(LISTED RECORDS Opens)
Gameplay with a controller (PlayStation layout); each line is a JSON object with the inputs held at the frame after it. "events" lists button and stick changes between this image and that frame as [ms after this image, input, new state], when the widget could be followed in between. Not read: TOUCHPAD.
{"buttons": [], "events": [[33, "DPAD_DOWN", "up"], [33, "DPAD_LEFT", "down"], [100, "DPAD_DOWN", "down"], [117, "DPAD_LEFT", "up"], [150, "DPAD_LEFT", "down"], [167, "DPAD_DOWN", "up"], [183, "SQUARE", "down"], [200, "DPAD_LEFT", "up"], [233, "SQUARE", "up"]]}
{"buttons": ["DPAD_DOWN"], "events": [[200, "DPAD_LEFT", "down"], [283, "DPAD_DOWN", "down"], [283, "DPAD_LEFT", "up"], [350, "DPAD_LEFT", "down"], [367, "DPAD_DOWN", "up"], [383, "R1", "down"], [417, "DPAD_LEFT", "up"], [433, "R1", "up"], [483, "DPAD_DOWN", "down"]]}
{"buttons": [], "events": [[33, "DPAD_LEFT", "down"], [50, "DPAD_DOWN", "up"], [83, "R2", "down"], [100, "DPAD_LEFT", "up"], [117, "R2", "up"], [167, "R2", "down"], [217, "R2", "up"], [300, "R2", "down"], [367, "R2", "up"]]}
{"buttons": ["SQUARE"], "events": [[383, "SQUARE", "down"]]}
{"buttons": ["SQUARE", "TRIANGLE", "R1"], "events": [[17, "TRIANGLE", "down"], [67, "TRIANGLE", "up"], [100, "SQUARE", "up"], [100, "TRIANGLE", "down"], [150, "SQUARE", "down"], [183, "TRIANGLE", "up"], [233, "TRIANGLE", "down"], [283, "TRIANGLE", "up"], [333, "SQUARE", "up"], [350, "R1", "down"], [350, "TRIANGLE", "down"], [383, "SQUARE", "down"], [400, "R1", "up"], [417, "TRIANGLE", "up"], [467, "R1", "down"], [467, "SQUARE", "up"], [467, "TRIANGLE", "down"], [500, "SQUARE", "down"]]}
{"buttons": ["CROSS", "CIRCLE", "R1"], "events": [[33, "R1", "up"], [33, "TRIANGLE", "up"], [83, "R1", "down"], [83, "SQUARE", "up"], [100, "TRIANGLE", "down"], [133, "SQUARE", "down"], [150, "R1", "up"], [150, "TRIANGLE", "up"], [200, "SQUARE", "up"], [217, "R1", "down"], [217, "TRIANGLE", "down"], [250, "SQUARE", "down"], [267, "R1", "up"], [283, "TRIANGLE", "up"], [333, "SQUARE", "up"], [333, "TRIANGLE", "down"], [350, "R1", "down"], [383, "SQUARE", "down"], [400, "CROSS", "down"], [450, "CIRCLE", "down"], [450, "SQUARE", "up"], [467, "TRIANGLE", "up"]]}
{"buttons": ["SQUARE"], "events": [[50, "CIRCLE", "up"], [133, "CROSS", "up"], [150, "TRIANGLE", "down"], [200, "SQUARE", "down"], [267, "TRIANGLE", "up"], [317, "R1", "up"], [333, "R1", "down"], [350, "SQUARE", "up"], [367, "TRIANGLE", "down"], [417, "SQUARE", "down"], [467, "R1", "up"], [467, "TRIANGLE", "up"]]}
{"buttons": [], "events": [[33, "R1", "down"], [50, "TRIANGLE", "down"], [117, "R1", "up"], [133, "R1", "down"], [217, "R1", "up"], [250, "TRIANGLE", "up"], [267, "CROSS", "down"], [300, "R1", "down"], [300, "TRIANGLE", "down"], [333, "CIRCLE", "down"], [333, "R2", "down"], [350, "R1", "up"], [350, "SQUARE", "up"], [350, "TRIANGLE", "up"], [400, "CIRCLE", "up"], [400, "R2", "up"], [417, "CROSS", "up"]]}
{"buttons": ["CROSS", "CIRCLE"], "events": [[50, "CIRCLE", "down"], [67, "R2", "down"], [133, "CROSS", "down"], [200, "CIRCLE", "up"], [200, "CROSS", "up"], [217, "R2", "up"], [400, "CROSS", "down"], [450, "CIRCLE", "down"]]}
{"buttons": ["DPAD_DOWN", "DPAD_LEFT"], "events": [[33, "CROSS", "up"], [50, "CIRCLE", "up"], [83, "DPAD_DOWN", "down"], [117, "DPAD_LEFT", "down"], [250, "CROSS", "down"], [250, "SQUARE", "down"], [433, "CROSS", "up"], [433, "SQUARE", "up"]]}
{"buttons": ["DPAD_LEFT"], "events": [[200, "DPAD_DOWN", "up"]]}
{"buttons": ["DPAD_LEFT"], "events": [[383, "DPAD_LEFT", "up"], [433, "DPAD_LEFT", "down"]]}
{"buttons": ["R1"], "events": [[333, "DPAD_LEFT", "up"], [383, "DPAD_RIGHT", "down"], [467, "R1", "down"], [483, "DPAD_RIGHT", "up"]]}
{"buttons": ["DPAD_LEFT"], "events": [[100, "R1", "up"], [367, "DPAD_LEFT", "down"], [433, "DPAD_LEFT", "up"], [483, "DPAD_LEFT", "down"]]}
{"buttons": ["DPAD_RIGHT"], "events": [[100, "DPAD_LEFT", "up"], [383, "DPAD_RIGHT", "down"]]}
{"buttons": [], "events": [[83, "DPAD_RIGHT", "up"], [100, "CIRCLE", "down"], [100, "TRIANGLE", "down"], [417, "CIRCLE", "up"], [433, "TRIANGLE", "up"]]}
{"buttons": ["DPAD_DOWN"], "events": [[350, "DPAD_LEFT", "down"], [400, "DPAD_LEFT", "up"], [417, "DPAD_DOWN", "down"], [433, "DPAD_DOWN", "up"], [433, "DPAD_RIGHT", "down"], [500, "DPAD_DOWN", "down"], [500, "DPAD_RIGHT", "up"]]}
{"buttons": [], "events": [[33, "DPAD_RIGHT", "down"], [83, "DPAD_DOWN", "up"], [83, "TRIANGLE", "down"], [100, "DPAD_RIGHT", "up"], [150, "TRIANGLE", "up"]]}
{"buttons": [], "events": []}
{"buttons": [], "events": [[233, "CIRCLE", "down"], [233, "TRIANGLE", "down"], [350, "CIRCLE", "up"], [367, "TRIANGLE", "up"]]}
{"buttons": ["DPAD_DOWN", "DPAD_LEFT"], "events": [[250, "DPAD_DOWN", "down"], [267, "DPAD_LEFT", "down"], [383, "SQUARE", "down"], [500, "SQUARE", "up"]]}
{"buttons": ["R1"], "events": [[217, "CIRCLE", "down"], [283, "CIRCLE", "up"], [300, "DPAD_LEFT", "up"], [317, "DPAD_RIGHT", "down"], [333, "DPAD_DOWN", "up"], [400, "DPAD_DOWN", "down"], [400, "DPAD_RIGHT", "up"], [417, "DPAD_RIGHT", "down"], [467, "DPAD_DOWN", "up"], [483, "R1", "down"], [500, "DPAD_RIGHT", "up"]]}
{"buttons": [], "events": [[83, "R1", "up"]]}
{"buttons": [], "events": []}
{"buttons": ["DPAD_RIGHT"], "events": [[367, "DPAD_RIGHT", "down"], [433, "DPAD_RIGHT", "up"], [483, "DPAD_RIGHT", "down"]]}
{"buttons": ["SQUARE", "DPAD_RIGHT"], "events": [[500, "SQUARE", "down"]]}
(LISTED RECORDS Closes)
## EXERCISE BRIEF
Keeping every word in place, restate the entries above.

## THE COMPLETED TASK
Gameplay with a controller (PlayStation layout); each line is a JSON object with the inputs held at the frame after it. "events" lists button and stick changes between this image and that frame as [ms after this image, input, new state], when the widget could be followed in between. Not read: TOUCHPAD.
{"buttons": [], "events": [[33, "DPAD_DOWN", "up"], [33, "DPAD_LEFT", "down"], [100, "DPAD_DOWN", "down"], [117, "DPAD_LEFT", "up"], [150, "DPAD_LEFT", "down"], [167, "DPAD_DOWN", "up"], [183, "SQUARE", "down"], [200, "DPAD_LEFT", "up"], [233, "SQUARE", "up"]]}
{"buttons": ["DPAD_DOWN"], "events": [[200, "DPAD_LEFT", "down"], [283, "DPAD_DOWN", "down"], [283, "DPAD_LEFT", "up"], [350, "DPAD_LEFT", "down"], [367, "DPAD_DOWN", "up"], [383, "R1", "down"], [417, "DPAD_LEFT", "up"], [433, "R1", "up"], [483, "DPAD_DOWN", "down"]]}
{"buttons": [], "events": [[33, "DPAD_LEFT", "down"], [50, "DPAD_DOWN", "up"], [83, "R2", "down"], [100, "DPAD_LEFT", "up"], [117, "R2", "up"], [167, "R2", "down"], [217, "R2", "up"], [300, "R2", "down"], [367, "R2", "up"]]}
{"buttons": ["SQUARE"], "events": [[383, "SQUARE", "down"]]}
{"buttons": ["SQUARE", "TRIANGLE", "R1"], "events": [[17, "TRIANGLE", "down"], [67, "TRIANGLE", "up"], [100, "SQUARE", "up"], [100, "TRIANGLE", "down"], [150, "SQUARE", "down"], [183, "TRIANGLE", "up"], [233, "TRIANGLE", "down"], [283, "TRIANGLE", "up"], [333, "SQUARE", "up"], [350, "R1", "down"], [350, "TRIANGLE", "down"], [383, "SQUARE", "down"], [400, "R1", "up"], [417, "TRIANGLE", "up"], [467, "R1", "down"], [467, "SQUARE", "up"], [467, "TRIANGLE", "down"], [500, "SQUARE", "down"]]}
{"buttons": ["CROSS", "CIRCLE", "R1"], "events": [[33, "R1", "up"], [33, "TRIANGLE", "up"], [83, "R1", "down"], [83, "SQUARE", "up"], [100, "TRIANGLE", "down"], [133, "SQUARE", "down"], [150, "R1", "up"], [150, "TRIANGLE", "up"], [200, "SQUARE", "up"], [217, "R1", "down"], [217, "TRIANGLE", "down"], [250, "SQUARE", "down"], [267, "R1", "up"], [283, "TRIANGLE", "up"], [333, "SQUARE", "up"], [333, "TRIANGLE", "down"], [350, "R1", "down"], [383, "SQUARE", "down"], [400, "CROSS", "down"], [450, "CIRCLE", "down"], [450, "SQUARE", "up"], [467, "TRIANGLE", "up"]]}
{"buttons": ["SQUARE"], "events": [[50, "CIRCLE", "up"], [133, "CROSS", "up"], [150, "TRIANGLE", "down"], [200, "SQUARE", "down"], [267, "TRIANGLE", "up"], [317, "R1", "up"], [333, "R1", "down"], [350, "SQUARE", "up"], [367, "TRIANGLE", "down"], [417, "SQUARE", "down"], [467, "R1", "up"], [467, "TRIANGLE", "up"]]}
{"buttons": [], "events": [[33, "R1", "down"], [50, "TRIANGLE", "down"], [117, "R1", "up"], [133, "R1", "down"], [217, "R1", "up"], [250, "TRIANGLE", "up"], [267, "CROSS", "down"], [300, "R1", "down"], [300, "TRIANGLE", "down"], [333, "CIRCLE", "down"], [333, "R2", "down"], [350, "R1", "up"], [350, "SQUARE", "up"], [350, "TRIANGLE", "up"], [400, "CIRCLE", "up"], [400, "R2", "up"], [417, "CROSS", "up"]]}
{"buttons": ["CROSS", "CIRCLE"], "events": [[50, "CIRCLE", "down"], [67, "R2", "down"], [133, "CROSS", "down"], [200, "CIRCLE", "up"], [200, "CROSS", "up"], [217, "R2", "up"], [400, "CROSS", "down"], [450, "CIRCLE", "down"]]}
{"buttons": ["DPAD_DOWN", "DPAD_LEFT"], "events": [[33, "CROSS", "up"], [50, "CIRCLE", "up"], [83, "DPAD_DOWN", "down"], [117, "DPAD_LEFT", "down"], [250, "CROSS", "down"], [250, "SQUARE", "down"], [433, "CROSS", "up"], [433, "SQUARE", "up"]]}
{"buttons": ["DPAD_LEFT"], "events": [[200, "DPAD_DOWN", "up"]]}
{"buttons": ["DPAD_LEFT"], "events": [[383, "DPAD_LEFT", "up"], [433, "DPAD_LEFT", "down"]]}
{"buttons": ["R1"], "events": [[333, "DPAD_LEFT", "up"], [383, "DPAD_RIGHT", "down"], [467, "R1", "down"], [483, "DPAD_RIGHT", "up"]]}
{"buttons": ["DPAD_LEFT"], "events": [[100, "R1", "up"], [367, "DPAD_LEFT", "down"], [433, "DPAD_LEFT", "up"], [483, "DPAD_LEFT", "down"]]}
{"buttons": ["DPAD_RIGHT"], "events": [[100, "DPAD_LEFT", "up"], [383, "DPAD_RIGHT", "down"]]}
{"buttons": [], "events": [[83, "DPAD_RIGHT", "up"], [100, "CIRCLE", "down"], [100, "TRIANGLE", "down"], [417, "CIRCLE", "up"], [433, "TRIANGLE", "up"]]}
{"buttons": ["DPAD_DOWN"], "events": [[350, "DPAD_LEFT", "down"], [400, "DPAD_LEFT", "up"], [417, "DPAD_DOWN", "down"], [433, "DPAD_DOWN", "up"], [433, "DPAD_RIGHT", "down"], [500, "DPAD_DOWN", "down"], [500, "DPAD_RIGHT", "up"]]}
{"buttons": [], "events": [[33, "DPAD_RIGHT", "down"], [83, "DPAD_DOWN", "up"], [83, "TRIANGLE", "down"], [100, "DPAD_RIGHT", "up"], [150, "TRIANGLE", "up"]]}
{"buttons": [], "events": []}
{"buttons": [], "events": [[233, "CIRCLE", "down"], [233, "TRIANGLE", "down"], [350, "CIRCLE", "up"], [367, "TRIANGLE", "up"]]}
{"buttons": ["DPAD_DOWN", "DPAD_LEFT"], "events": [[250, "DPAD_DOWN", "down"], [267, "DPAD_LEFT", "down"], [383, "SQUARE", "down"], [500, "SQUARE", "up"]]}
{"buttons": ["R1"], "events": [[217, "CIRCLE", "down"], [283, "CIRCLE", "up"], [300, "DPAD_LEFT", "up"], [317, "DPAD_RIGHT", "down"], [333, "DPAD_DOWN", "up"], [400, "DPAD_DOWN", "down"], [400, "DPAD_RIGHT", "up"], [417, "DPAD_RIGHT", "down"], [467, "DPAD_DOWN", "up"], [483, "R1", "down"], [500, "DPAD_RIGHT", "up"]]}
{"buttons": [], "events": [[83, "R1", "up"]]}
{"buttons": [], "events": []}
{"buttons": ["DPAD_RIGHT"], "events": [[367, "DPAD_RIGHT", "down"], [433, "DPAD_RIGHT", "up"], [483, "DPAD_RIGHT", "down"]]}
{"buttons": ["SQUARE", "DPAD_RIGHT"], "events": [[500, "SQUARE", "down"]]}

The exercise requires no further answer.